Buoyed by the news of my first book being released in e-format, in November of 2007, I bought a Kindle. I soon learned I’d been “lucky” to get one for the holiday season, that they’d sold out much faster than Amazon expected.
But once I got it opened and downloaded a couple of books, whether I was lucky or not was up for interpretation. I found myself more focused on the e-reader than the books, which seemed to be defeating the entire purpose.
Three years have passed. I’ve downloaded the occasional book, particularly those available only in e-format. I’ve figured out the basics: how to move around, change the font, convert .pdfs, etc. But still, the Kindle would sit quietly for weeks and sometimes months on a shelf. Did I like it? Not really. But I didn’t exactly dislike it, either.
Now, I need to add that I’m a big Sophie Kinsella fan, and her book, Remember Me? was the test-case I had used on my Kindle. But as time has passed, I realized that I barely remembered the story at all, and last month, I decided to power the Kindle up and give that book another go. And was I glad I did. Without focusing on the nuts and bolts of the e-reader, I found the book absolutely charming!
So when I got a call last week that my son had been in a snowboarding accident, in my rush to get to the hospital--and knowing there’d likely be a lot of downtime in my immediate future--I’d had the wherewithal to grab my Kindle.
And right from the first night, while he slept and I tried to stay calm and focused, that Kindle kept me company. I used the internet function to deliver a virtual bookstore to the hospital room.
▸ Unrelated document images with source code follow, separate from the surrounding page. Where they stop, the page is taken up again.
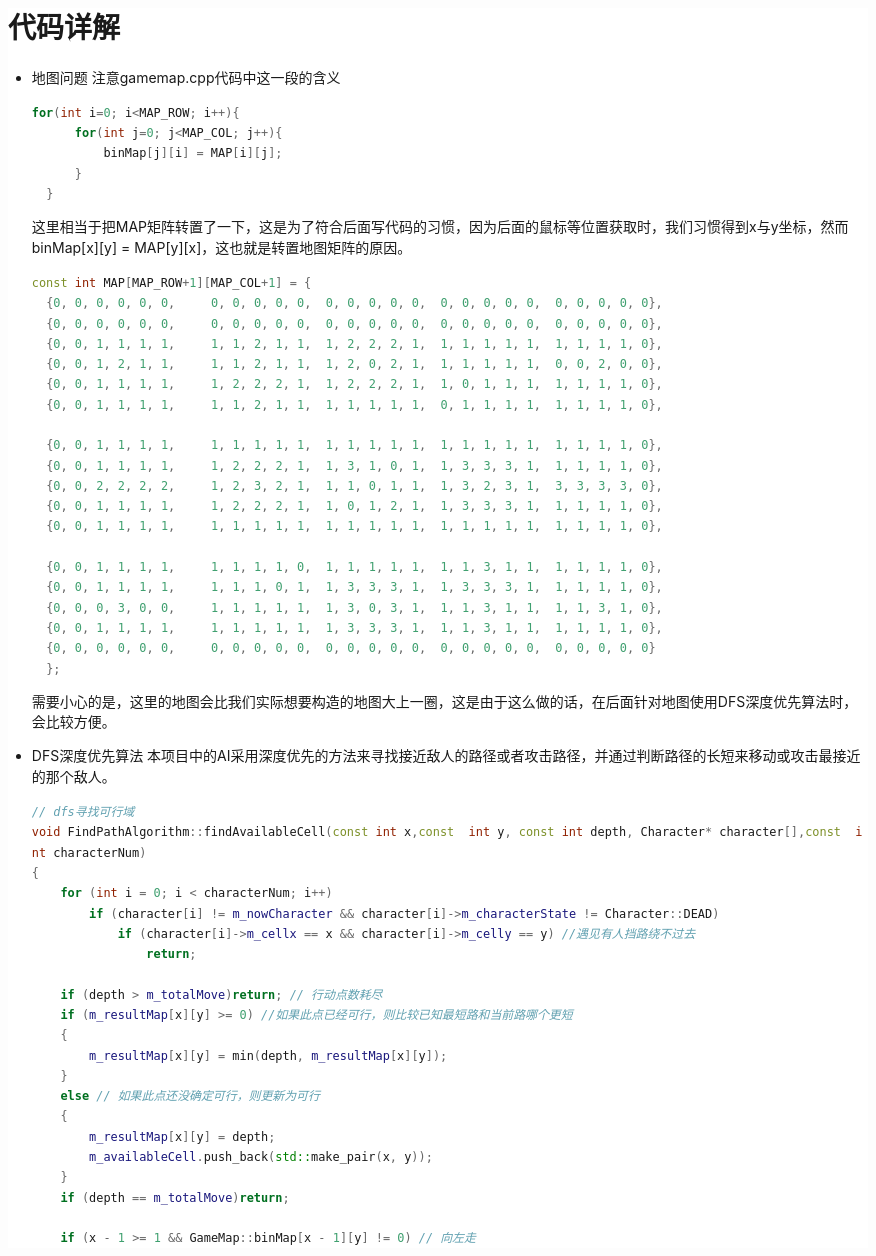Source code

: 
# 代码详解

* 地图问题
  注意gamemap.cpp代码中这一段的含义
  ```cpp
  for(int i=0; i<MAP_ROW; i++){
        for(int j=0; j<MAP_COL; j++){
            binMap[j][i] = MAP[i][j];
        }
    }
  ```
  这里相当于把MAP矩阵转置了一下，这是为了符合后面写代码的习惯，因为后面的鼠标等位置获取时，我们习惯得到x与y坐标，然而binMap[x][y] = MAP[y][x]，这也就是转置地图矩阵的原因。
  
  ```cpp
  const int MAP[MAP_ROW+1][MAP_COL+1] = {
    {0, 0, 0, 0, 0, 0,     0, 0, 0, 0, 0,  0, 0, 0, 0, 0,  0, 0, 0, 0, 0,  0, 0, 0, 0, 0},
    {0, 0, 0, 0, 0, 0,     0, 0, 0, 0, 0,  0, 0, 0, 0, 0,  0, 0, 0, 0, 0,  0, 0, 0, 0, 0},
    {0, 0, 1, 1, 1, 1,     1, 1, 2, 1, 1,  1, 2, 2, 2, 1,  1, 1, 1, 1, 1,  1, 1, 1, 1, 0},
    {0, 0, 1, 2, 1, 1,     1, 1, 2, 1, 1,  1, 2, 0, 2, 1,  1, 1, 1, 1, 1,  0, 0, 2, 0, 0},
    {0, 0, 1, 1, 1, 1,     1, 2, 2, 2, 1,  1, 2, 2, 2, 1,  1, 0, 1, 1, 1,  1, 1, 1, 1, 0},
    {0, 0, 1, 1, 1, 1,     1, 1, 2, 1, 1,  1, 1, 1, 1, 1,  0, 1, 1, 1, 1,  1, 1, 1, 1, 0},
    
    {0, 0, 1, 1, 1, 1,     1, 1, 1, 1, 1,  1, 1, 1, 1, 1,  1, 1, 1, 1, 1,  1, 1, 1, 1, 0},
    {0, 0, 1, 1, 1, 1,     1, 2, 2, 2, 1,  1, 3, 1, 0, 1,  1, 3, 3, 3, 1,  1, 1, 1, 1, 0},
    {0, 0, 2, 2, 2, 2,     1, 2, 3, 2, 1,  1, 1, 0, 1, 1,  1, 3, 2, 3, 1,  3, 3, 3, 3, 0},
    {0, 0, 1, 1, 1, 1,     1, 2, 2, 2, 1,  1, 0, 1, 2, 1,  1, 3, 3, 3, 1,  1, 1, 1, 1, 0},
    {0, 0, 1, 1, 1, 1,     1, 1, 1, 1, 1,  1, 1, 1, 1, 1,  1, 1, 1, 1, 1,  1, 1, 1, 1, 0},
    
    {0, 0, 1, 1, 1, 1,     1, 1, 1, 1, 0,  1, 1, 1, 1, 1,  1, 1, 3, 1, 1,  1, 1, 1, 1, 0},
    {0, 0, 1, 1, 1, 1,     1, 1, 1, 0, 1,  1, 3, 3, 3, 1,  1, 3, 3, 3, 1,  1, 1, 1, 1, 0},
    {0, 0, 0, 3, 0, 0,     1, 1, 1, 1, 1,  1, 3, 0, 3, 1,  1, 1, 3, 1, 1,  1, 1, 3, 1, 0},
    {0, 0, 1, 1, 1, 1,     1, 1, 1, 1, 1,  1, 3, 3, 3, 1,  1, 1, 3, 1, 1,  1, 1, 1, 1, 0},
    {0, 0, 0, 0, 0, 0,     0, 0, 0, 0, 0,  0, 0, 0, 0, 0,  0, 0, 0, 0, 0,  0, 0, 0, 0, 0}
    };
  ```

  需要小心的是，这里的地图会比我们实际想要构造的地图大上一圈，这是由于这么做的话，在后面针对地图使用DFS深度优先算法时，会比较方便。



* DFS深度优先算法
  本项目中的AI采用深度优先的方法来寻找接近敌人的路径或者攻击路径，并通过判断路径的长短来移动或攻击最接近的那个敌人。
  ```cpp
  // dfs寻找可行域
  void FindPathAlgorithm::findAvailableCell(const int x,const  int y, const int depth, Character* character[],const  int characterNum)
  {
      for (int i = 0; i < characterNum; i++)
          if (character[i] != m_nowCharacter && character[i]->m_characterState != Character::DEAD)
              if (character[i]->m_cellx == x && character[i]->m_celly == y) //遇见有人挡路绕不过去
                  return;

      if (depth > m_totalMove)return; // 行动点数耗尽
      if (m_resultMap[x][y] >= 0) //如果此点已经可行，则比较已知最短路和当前路哪个更短
      {
          m_resultMap[x][y] = min(depth, m_resultMap[x][y]);
      }
      else // 如果此点还没确定可行，则更新为可行
      {
          m_resultMap[x][y] = depth;
          m_availableCell.push_back(std::make_pair(x, y));
      }
      if (depth == m_totalMove)return;

      if (x - 1 >= 1 && GameMap::binMap[x - 1][y] != 0) // 向左走
  ```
I looked over Top 100 lists, then at different authors’ books, occasionally pushing the “download the first chapter” button.
Over the next week in the hospital, as he grew stronger and my concentration improved, that Kindle stayed with me. During down periods, I read through those first chapters and purchased and read a humorous memoir by Nora Ephron (perhaps best known for penning “When Harry Met Sally” and “You’ve Got Mail”). I texted friends for more recommendations, and checked those out, as well. I re-read a Stephen King novella I’d downloaded early on (which I didn’t remember very well, either.)
The short of it being, when I needed it, the Kindle was there for me. Offering me the best of all distractions: a world of books.
Now we’re home and my son is doing great. While I am threatening to take an ax to his snowboard, I am also thinking of upgrading to the newest Kindle. Because while I know my love will never lessen for paperbound books, having a virtual bookstore at my fingertips in a time of great stress was “just what the doctor” ordered for me!
How about you? Have you "made friends" with your e-reader?